Harper felt dizzy and sick to her stomach. The doctor at the emergency room had given her something called clonazepam to help her settle down. As it turned out, she hadn’t had a heart attack. She’d had a panic attack. But she’d spent most of the day in the hospital waiting for Bradford to come pick her up after the tests for everything else came back negative. Now it was almost five o’clock.
“I still don’t understand where you were all day. I called you like a dozen times.”
He smoothed her hair back from her face, kissed her on the forehead, and pulled the blankets up over her. “It’s okay, babe. You know I had to go down to the unemployment office and take care of that paperwork today.”
She shook her head. She felt very sleepy. “No, I didn’t know that. Why is your unemployment paperwork more important than me being in the hospital? Why can’t you just get a job like a normal person?” she cried, tired, broken. He’d been gone so much he had no clue what she had had to deal with in this neighborhood. This latest incident had simply been the last--and worst--of many events.
“Come on, babe, don’t be like that. You know jobs are for suckers,” Bradford said, tucking her in. She frowned at him as he continued. “My dad h
asn’t had a job in like ten years and he just bought a new Lexus. There’s plenty of money out there if you just know where to look. You just gotta make the most of the opportunities, right? That’s what I was doing, making the most of an opportunity.”
“But I was having a heart attack,” she said, rubbing her eyes with the back of her hand. She had never liked hospitals, not ever, and today she had been in one all by herself for hours. He didn’t have any idea how that made her feel.
“You weren’t having a heart attack, baby. Just a panic attack. You’re going to be fine, you just need to get some rest.”
Harper shook her head, but the room swam around her. “You don’t know what those bitches said to me. I was so scared, Bradford. And what if it was those boys again, the ones who threw the rock through the window? What if I had been here all by myself that time? What if they had done something to me?”
A couple of loose tears floated down her cheek, mingling with her dirty hair. She felt too tired to wipe them away.
“I know, baby, I know. I’m sorry. I’m here now. Everything’s gonna be alright.” He sat at the edge of the bed and stroked her hair. She couldn’t see his expression, as everything was turning blurry.
“When’s this all gonna be over?” she mumbled. Her eyelids felt so… heavy…
“Soon, baby. They can’t keep it up forever. We just gotta hang tough. All this’ll blow over, I promise.” He kissed her gently on the head.

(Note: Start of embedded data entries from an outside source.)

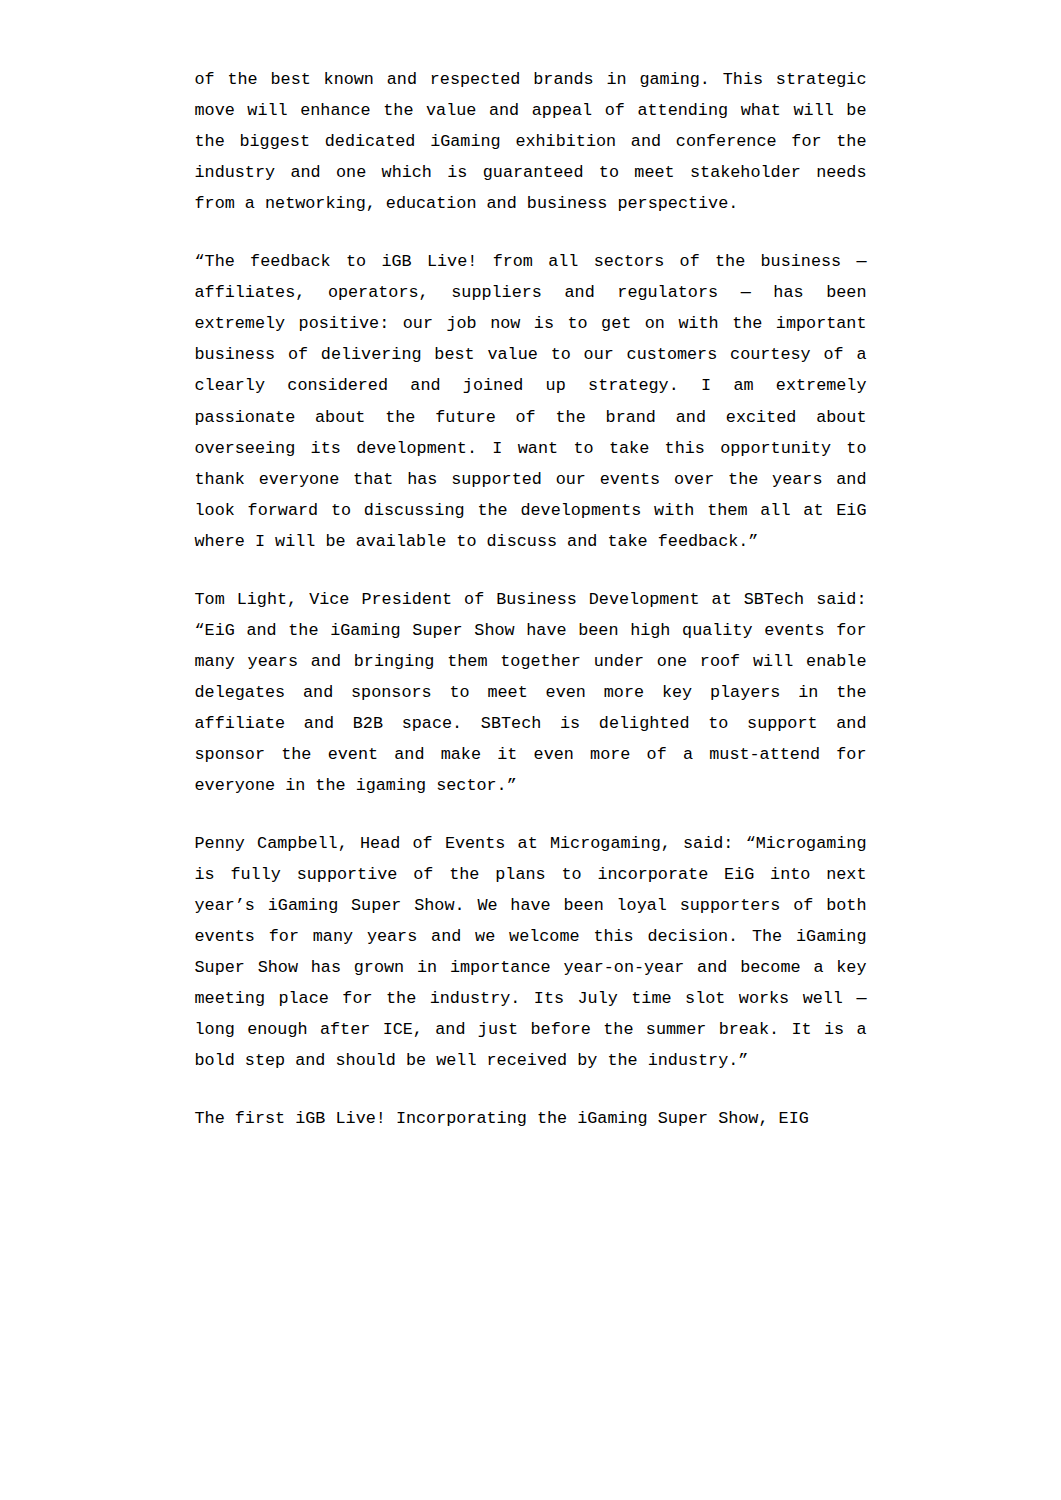of the best known and respected brands in gaming. This strategic move will enhance the value and appeal of attending what will be the biggest dedicated iGaming exhibition and conference for the industry and one which is guaranteed to meet stakeholder needs from a networking, education and business perspective.
“The feedback to iGB Live! from all sectors of the business — affiliates, operators, suppliers and regulators — has been extremely positive: our job now is to get on with the important business of delivering best value to our customers courtesy of a clearly considered and joined up strategy. I am extremely passionate about the future of the brand and excited about overseeing its development. I want to take this opportunity to thank everyone that has supported our events over the years and look forward to discussing the developments with them all at EiG where I will be available to discuss and take feedback.”
Tom Light, Vice President of Business Development at SBTech said: “EiG and the iGaming Super Show have been high quality events for many years and bringing them together under one roof will enable delegates and sponsors to meet even more key players in the affiliate and B2B space. SBTech is delighted to support and sponsor the event and make it even more of a must-attend for everyone in the igaming sector.”
Penny Campbell, Head of Events at Microgaming, said: “Microgaming is fully supportive of the plans to incorporate EiG into next year’s iGaming Super Show. We have been loyal supporters of both events for many years and we welcome this decision. The iGaming Super Show has grown in importance year-on-year and become a key meeting place for the industry. Its July time slot works well — long enough after ICE, and just before the summer break. It is a bold step and should be well received by the industry.”
The first iGB Live! Incorporating the iGaming Super Show, EIG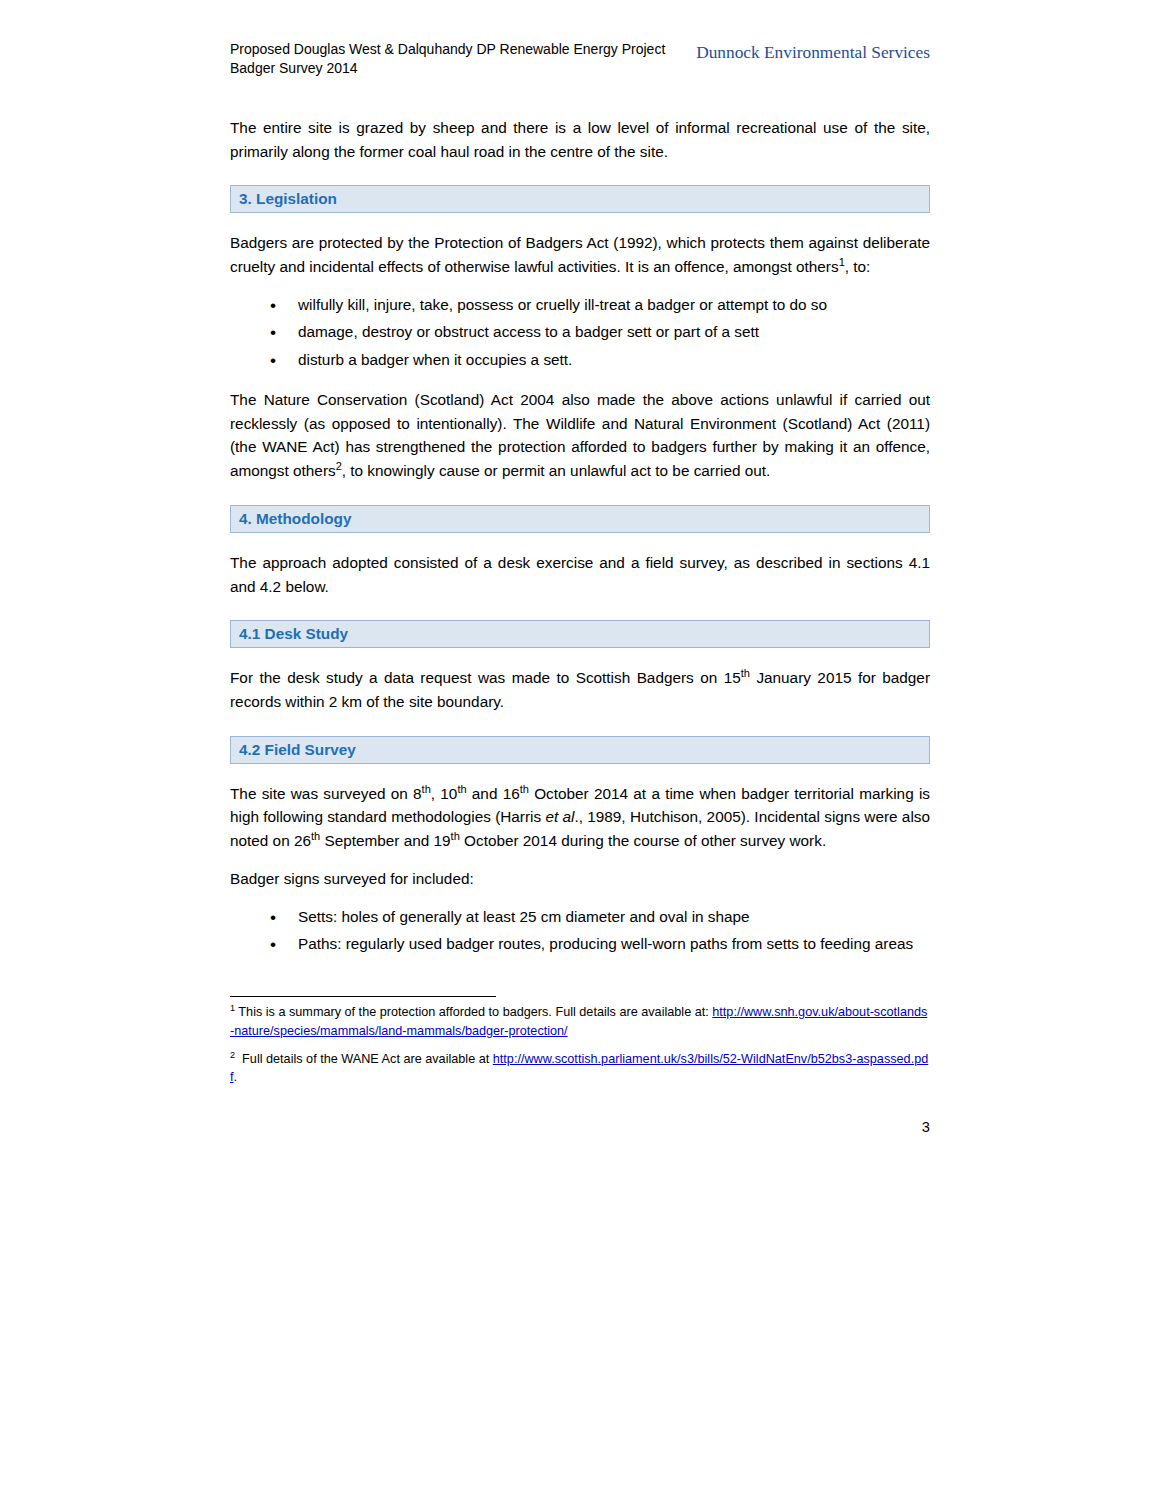Proposed Douglas West & Dalquhandy DP Renewable Energy Project
Badger Survey 2014
Dunnock Environmental Services
The entire site is grazed by sheep and there is a low level of informal recreational use of the site, primarily along the former coal haul road in the centre of the site.
3. Legislation
Badgers are protected by the Protection of Badgers Act (1992), which protects them against deliberate cruelty and incidental effects of otherwise lawful activities. It is an offence, amongst others1, to:
wilfully kill, injure, take, possess or cruelly ill-treat a badger or attempt to do so
damage, destroy or obstruct access to a badger sett or part of a sett
disturb a badger when it occupies a sett.
The Nature Conservation (Scotland) Act 2004 also made the above actions unlawful if carried out recklessly (as opposed to intentionally). The Wildlife and Natural Environment (Scotland) Act (2011) (the WANE Act) has strengthened the protection afforded to badgers further by making it an offence, amongst others2, to knowingly cause or permit an unlawful act to be carried out.
4. Methodology
The approach adopted consisted of a desk exercise and a field survey, as described in sections 4.1 and 4.2 below.
4.1 Desk Study
For the desk study a data request was made to Scottish Badgers on 15th January 2015 for badger records within 2 km of the site boundary.
4.2 Field Survey
The site was surveyed on 8th, 10th and 16th October 2014 at a time when badger territorial marking is high following standard methodologies (Harris et al., 1989, Hutchison, 2005). Incidental signs were also noted on 26th September and 19th October 2014 during the course of other survey work.
Badger signs surveyed for included:
Setts: holes of generally at least 25 cm diameter and oval in shape
Paths: regularly used badger routes, producing well-worn paths from setts to feeding areas
1 This is a summary of the protection afforded to badgers. Full details are available at: http://www.snh.gov.uk/about-scotlands-nature/species/mammals/land-mammals/badger-protection/
2 Full details of the WANE Act are available at http://www.scottish.parliament.uk/s3/bills/52-WildNatEnv/b52bs3-aspassed.pdf.
3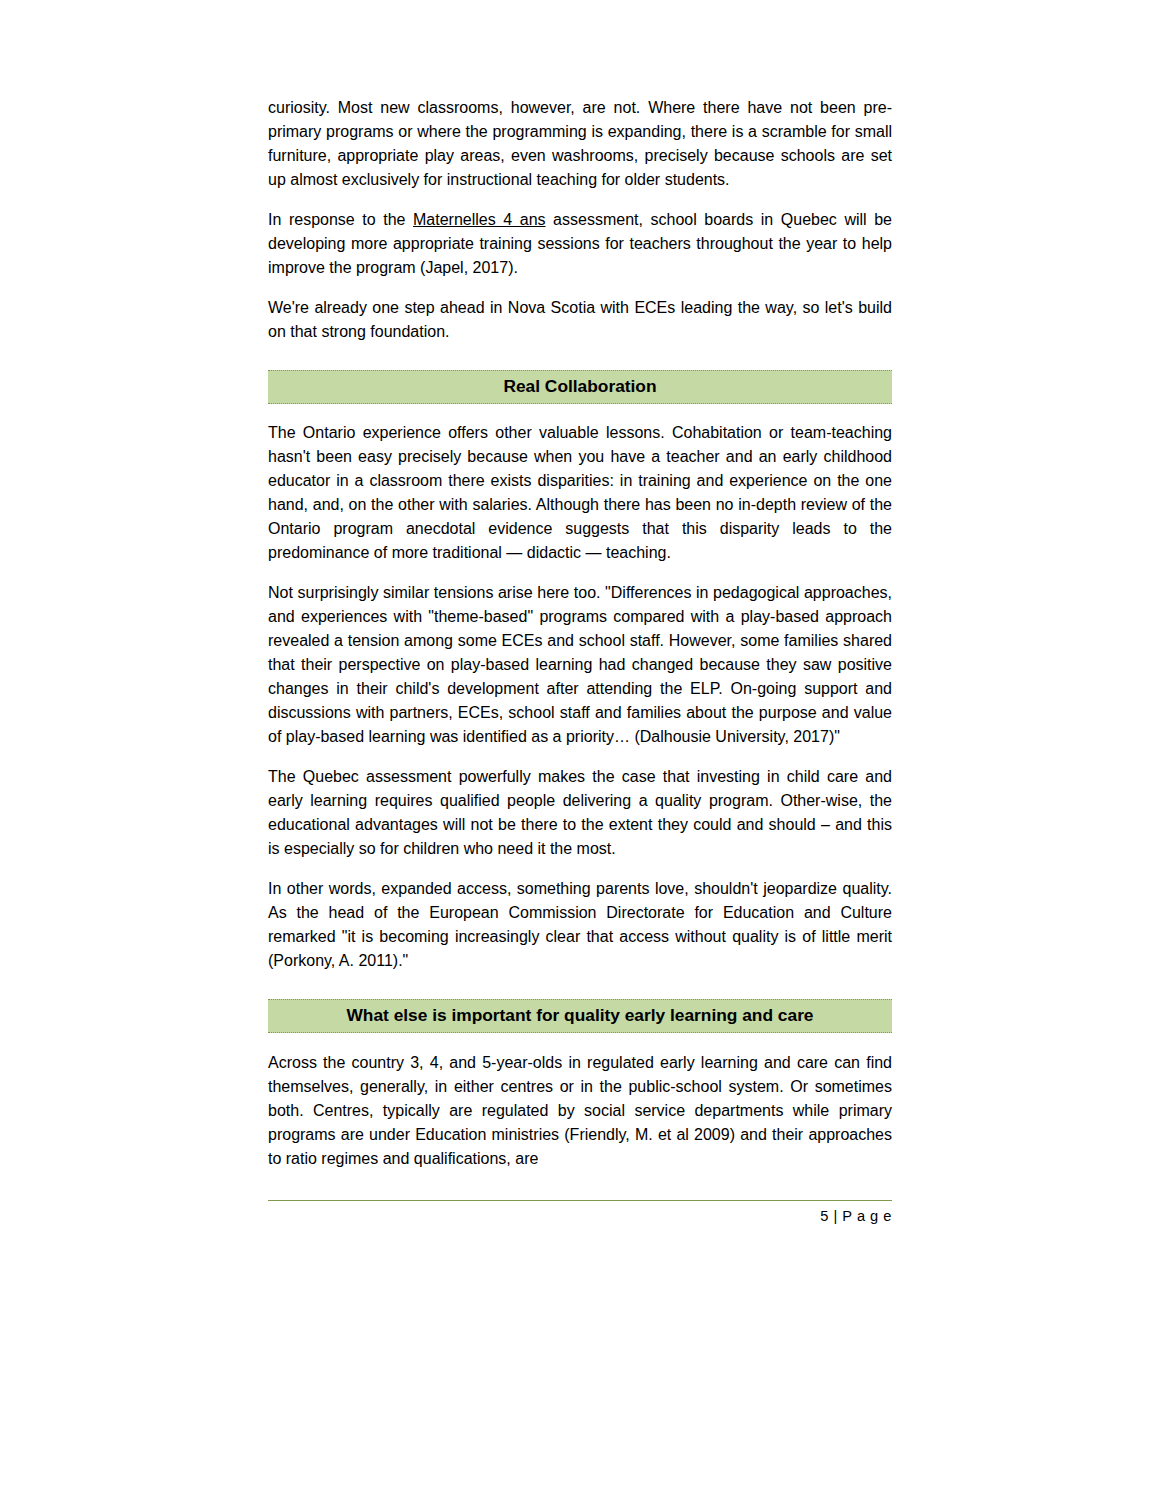curiosity. Most new classrooms, however, are not. Where there have not been pre-primary programs or where the programming is expanding, there is a scramble for small furniture, appropriate play areas, even washrooms, precisely because schools are set up almost exclusively for instructional teaching for older students.
In response to the Maternelles 4 ans assessment, school boards in Quebec will be developing more appropriate training sessions for teachers throughout the year to help improve the program (Japel, 2017).
We're already one step ahead in Nova Scotia with ECEs leading the way, so let's build on that strong foundation.
Real Collaboration
The Ontario experience offers other valuable lessons. Cohabitation or team-teaching hasn't been easy precisely because when you have a teacher and an early childhood educator in a classroom there exists disparities: in training and experience on the one hand, and, on the other with salaries. Although there has been no in-depth review of the Ontario program anecdotal evidence suggests that this disparity leads to the predominance of more traditional — didactic — teaching.
Not surprisingly similar tensions arise here too. "Differences in pedagogical approaches, and experiences with "theme-based" programs compared with a play-based approach revealed a tension among some ECEs and school staff. However, some families shared that their perspective on play-based learning had changed because they saw positive changes in their child's development after attending the ELP. On-going support and discussions with partners, ECEs, school staff and families about the purpose and value of play-based learning was identified as a priority… (Dalhousie University, 2017)"
The Quebec assessment powerfully makes the case that investing in child care and early learning requires qualified people delivering a quality program. Other-wise, the educational advantages will not be there to the extent they could and should – and this is especially so for children who need it the most.
In other words, expanded access, something parents love, shouldn't jeopardize quality. As the head of the European Commission Directorate for Education and Culture remarked "it is becoming increasingly clear that access without quality is of little merit (Porkony, A. 2011)."
What else is important for quality early learning and care
Across the country 3, 4, and 5-year-olds in regulated early learning and care can find themselves, generally, in either centres or in the public-school system. Or sometimes both. Centres, typically are regulated by social service departments while primary programs are under Education ministries (Friendly, M. et al 2009) and their approaches to ratio regimes and qualifications, are
5 | P a g e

“I just want it to be over, Bradford.” She looked up at him with wet eyes. “Maybe I should call my mom?”
“No, baby, don’t talk like that. I’ll take care of you. Didn’t I tell you I’d take care of you? No, shhh, be quiet now, get some rest.” He put his finger to her lips as she tried to protest again. Her eyes closed. Before long, she was sleeping.
Bradford shook her a few times. When he was sure she was well and truly sleeping, he turned out the light and closed the door to the room behind him. He dialed a number on his phone.